From the listing below, count the lines that contain the string "wrist", then state only that number.

--- Dataset content ---

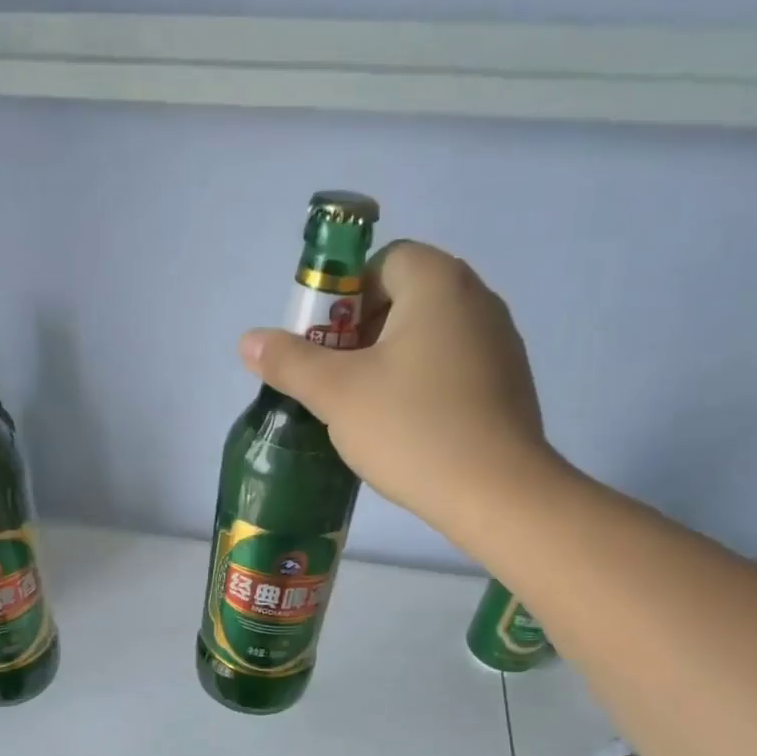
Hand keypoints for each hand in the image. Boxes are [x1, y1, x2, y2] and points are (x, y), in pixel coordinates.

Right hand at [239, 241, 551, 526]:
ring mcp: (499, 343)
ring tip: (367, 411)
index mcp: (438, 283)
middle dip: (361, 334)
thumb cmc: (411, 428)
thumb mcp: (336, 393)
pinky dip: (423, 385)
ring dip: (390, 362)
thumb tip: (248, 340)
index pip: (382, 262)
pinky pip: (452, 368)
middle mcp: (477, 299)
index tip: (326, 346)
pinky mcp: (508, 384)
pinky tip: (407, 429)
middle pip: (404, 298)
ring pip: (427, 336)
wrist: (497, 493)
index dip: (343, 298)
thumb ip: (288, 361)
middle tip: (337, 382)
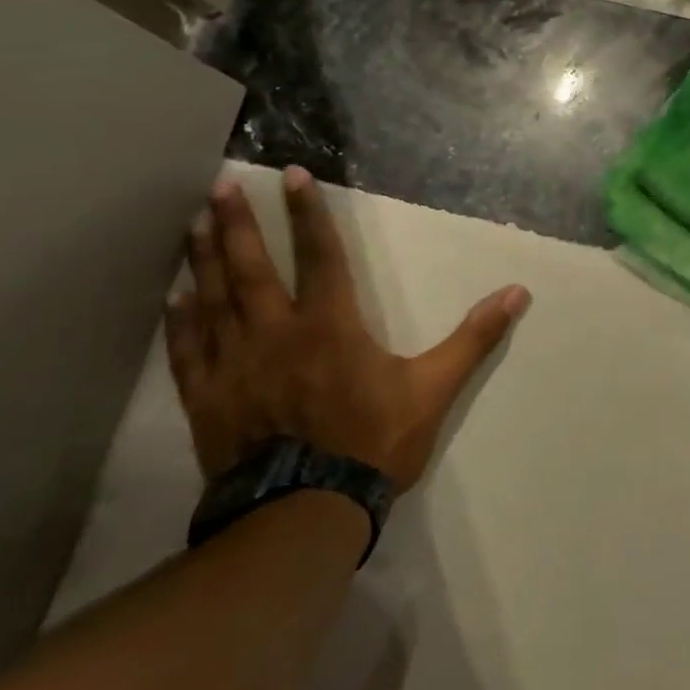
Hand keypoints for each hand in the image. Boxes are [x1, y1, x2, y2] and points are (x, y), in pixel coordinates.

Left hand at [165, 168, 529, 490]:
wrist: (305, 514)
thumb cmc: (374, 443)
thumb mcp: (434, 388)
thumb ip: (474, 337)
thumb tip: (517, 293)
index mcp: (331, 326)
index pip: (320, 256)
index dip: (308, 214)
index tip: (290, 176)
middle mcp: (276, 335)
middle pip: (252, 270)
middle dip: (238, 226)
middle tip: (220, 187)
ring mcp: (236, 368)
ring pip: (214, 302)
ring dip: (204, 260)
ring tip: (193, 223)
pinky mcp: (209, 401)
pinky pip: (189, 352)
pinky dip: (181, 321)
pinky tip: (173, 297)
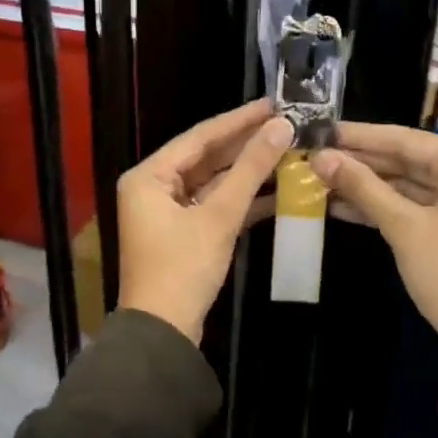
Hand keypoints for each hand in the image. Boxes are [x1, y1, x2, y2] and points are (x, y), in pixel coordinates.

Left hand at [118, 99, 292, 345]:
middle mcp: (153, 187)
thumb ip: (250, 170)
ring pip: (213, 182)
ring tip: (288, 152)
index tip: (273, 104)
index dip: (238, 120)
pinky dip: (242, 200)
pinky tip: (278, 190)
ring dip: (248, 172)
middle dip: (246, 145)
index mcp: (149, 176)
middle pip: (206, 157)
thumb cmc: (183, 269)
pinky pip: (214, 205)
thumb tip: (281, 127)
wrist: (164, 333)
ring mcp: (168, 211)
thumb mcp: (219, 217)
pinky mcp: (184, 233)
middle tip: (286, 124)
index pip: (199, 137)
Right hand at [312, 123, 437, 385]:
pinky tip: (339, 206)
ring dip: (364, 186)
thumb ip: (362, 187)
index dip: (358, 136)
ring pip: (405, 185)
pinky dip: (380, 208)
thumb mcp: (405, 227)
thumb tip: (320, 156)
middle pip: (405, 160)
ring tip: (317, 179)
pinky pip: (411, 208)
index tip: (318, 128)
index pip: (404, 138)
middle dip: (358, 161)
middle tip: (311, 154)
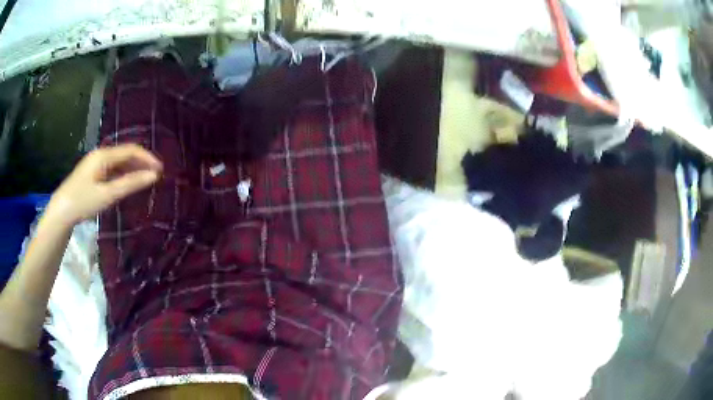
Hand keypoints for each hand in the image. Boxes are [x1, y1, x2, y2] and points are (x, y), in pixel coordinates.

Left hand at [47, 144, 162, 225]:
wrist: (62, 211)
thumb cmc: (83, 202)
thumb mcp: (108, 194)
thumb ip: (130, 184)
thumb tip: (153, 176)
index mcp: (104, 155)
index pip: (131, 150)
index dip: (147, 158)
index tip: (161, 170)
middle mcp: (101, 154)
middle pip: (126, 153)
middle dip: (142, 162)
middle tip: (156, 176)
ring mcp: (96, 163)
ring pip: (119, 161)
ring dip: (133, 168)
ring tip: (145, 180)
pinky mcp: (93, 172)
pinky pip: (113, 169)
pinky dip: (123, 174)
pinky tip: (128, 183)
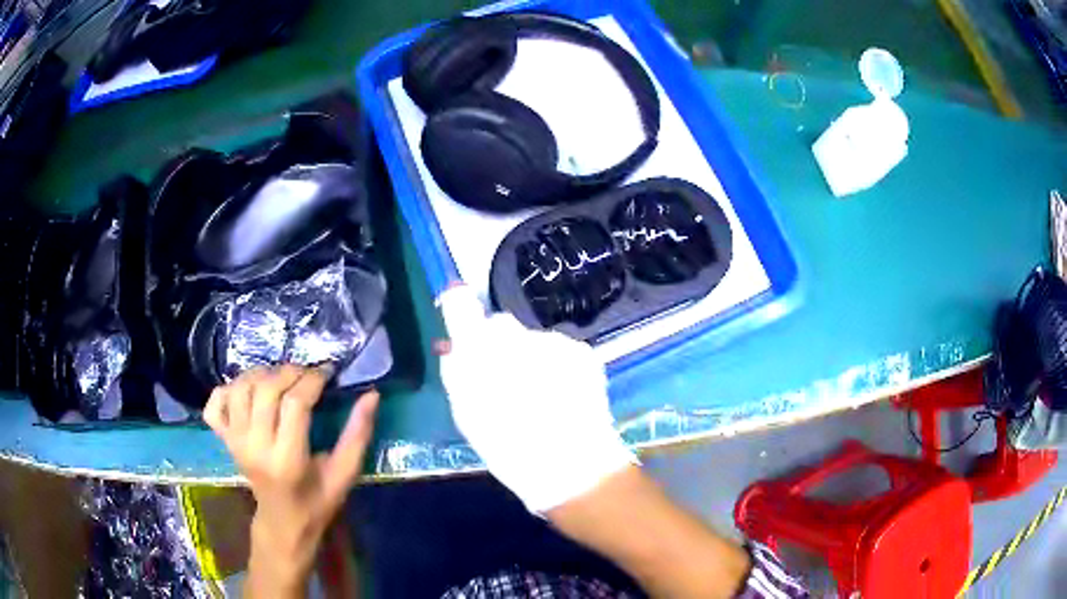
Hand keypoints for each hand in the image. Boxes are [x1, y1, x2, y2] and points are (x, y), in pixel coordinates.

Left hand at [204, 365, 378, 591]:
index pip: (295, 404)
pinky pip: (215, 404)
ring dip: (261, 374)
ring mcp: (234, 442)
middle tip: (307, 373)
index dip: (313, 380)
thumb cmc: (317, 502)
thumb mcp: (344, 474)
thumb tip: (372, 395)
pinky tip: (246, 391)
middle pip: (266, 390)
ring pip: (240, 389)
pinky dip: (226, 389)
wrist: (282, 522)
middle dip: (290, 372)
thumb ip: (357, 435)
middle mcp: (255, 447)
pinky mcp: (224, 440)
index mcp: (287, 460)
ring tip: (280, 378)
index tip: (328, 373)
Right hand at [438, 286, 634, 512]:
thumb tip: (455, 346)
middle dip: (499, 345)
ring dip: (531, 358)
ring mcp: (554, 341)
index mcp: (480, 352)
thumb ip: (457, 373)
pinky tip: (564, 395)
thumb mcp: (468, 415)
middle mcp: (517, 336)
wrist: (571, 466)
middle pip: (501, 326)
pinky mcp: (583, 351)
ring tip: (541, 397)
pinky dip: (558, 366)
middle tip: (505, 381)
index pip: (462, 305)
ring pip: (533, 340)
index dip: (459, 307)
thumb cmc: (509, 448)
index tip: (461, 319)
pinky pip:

---

Exercise solution
6